How to detect an operating system with Nmap

Nmap OS detection fingerprints the way an authorized host answers TCP, UDP, and ICMP probes. It helps inventory reviews, exposure checks, and unknown-device investigations distinguish a Linux server from a router, printer, firewall, or workstation before deeper validation begins.

The -O option asks Nmap to compare probe responses with its OS fingerprint database. A clean result usually prints Device type, Running, OS details, optional OS CPE lines, and network distance. The match is strongest when the target has at least one open TCP port and one closed TCP port.

Run OS detection only against hosts that are in scope for scanning. If Nmap reports no exact match or warns that the scan conditions are weak, treat the result as a lead to verify with inventory data, console access, or service version checks instead of as a final asset record.

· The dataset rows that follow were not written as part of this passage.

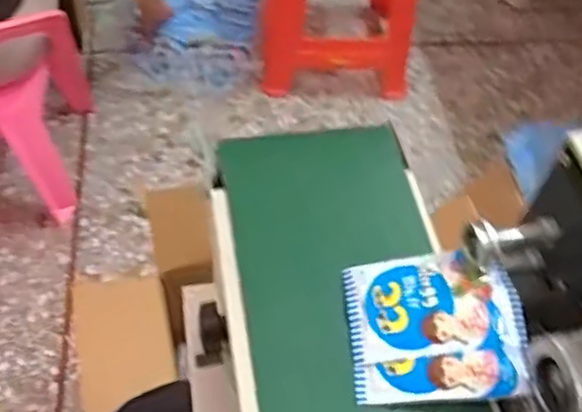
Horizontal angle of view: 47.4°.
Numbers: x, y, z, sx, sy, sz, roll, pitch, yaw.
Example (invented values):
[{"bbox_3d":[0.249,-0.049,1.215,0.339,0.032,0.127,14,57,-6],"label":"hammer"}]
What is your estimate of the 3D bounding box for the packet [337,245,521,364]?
[{"bbox_3d":[0.087,0.061,0.411,0.102,0.007,0.063,-8,61,5],"label":"packet"}]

Steps to detect an operating system with Nmap:

  1. Confirm that the target host is authorized for active scanning.

    Do not run OS detection against Internet hosts, customer networks, or neighboring subnets unless the written scope explicitly includes them.

  2. Run OS detection against the approved host.
    $ sudo nmap -O 192.0.2.25
    Starting Nmap 7.99 ( https://nmap.org ) at 2026-06-27 09:30 +08
    Nmap scan report for server1.example.net (192.0.2.25)
    Host is up (0.0031s latency).
    Not shown: 997 filtered tcp ports (no-response)
    PORT    STATE  SERVICE
    22/tcp  open   ssh
    80/tcp  open   http
    443/tcp closed https
    Device type: general purpose
    Running: Linux 5.X
    OS details: Linux 5.4 - 5.15
    Network Distance: 2 hops
    
    OS detection performed. Please report any incorrect results at https://nmap.org/submit/ .
    Nmap done: 1 IP address (1 host up) scanned in 8.42 seconds

    sudo is normally required because OS detection uses raw packet probes. Replace 192.0.2.25 with the approved address or hostname. For larger approved ranges, add --osscan-limit so Nmap skips OS fingerprinting when it did not find enough open and closed TCP port signal.
    Related: How to exclude targets from an Nmap scan

  3. Read the OS fingerprint lines from the result.

    Device type describes the likely hardware role, Running gives the broad OS family, and OS details is the more specific match. Missing or broad detail means Nmap did not collect enough distinctive responses.

  4. Retry with aggressive guesses only when the first scan does not produce an exact match.
    $ sudo nmap -O --osscan-guess 192.0.2.25
    Starting Nmap 7.99 ( https://nmap.org ) at 2026-06-27 09:36 +08
    Nmap scan report for server1.example.net (192.0.2.25)
    Host is up (0.0030s latency).
    Not shown: 998 filtered tcp ports (no-response)
    PORT   STATE SERVICE
    22/tcp open  ssh
    80/tcp open  http
    
    Aggressive OS guesses: Linux 5.4 (95%), Linux 5.10 (93%), Linux 4.19 (91%)
    No exact OS matches for host (test conditions non-ideal).
    Nmap done: 1 IP address (1 host up) scanned in 10.18 seconds

    --osscan-guess prints close matches with confidence percentages. Use the percentages to decide whether the result is enough for triage or needs confirmation from another source.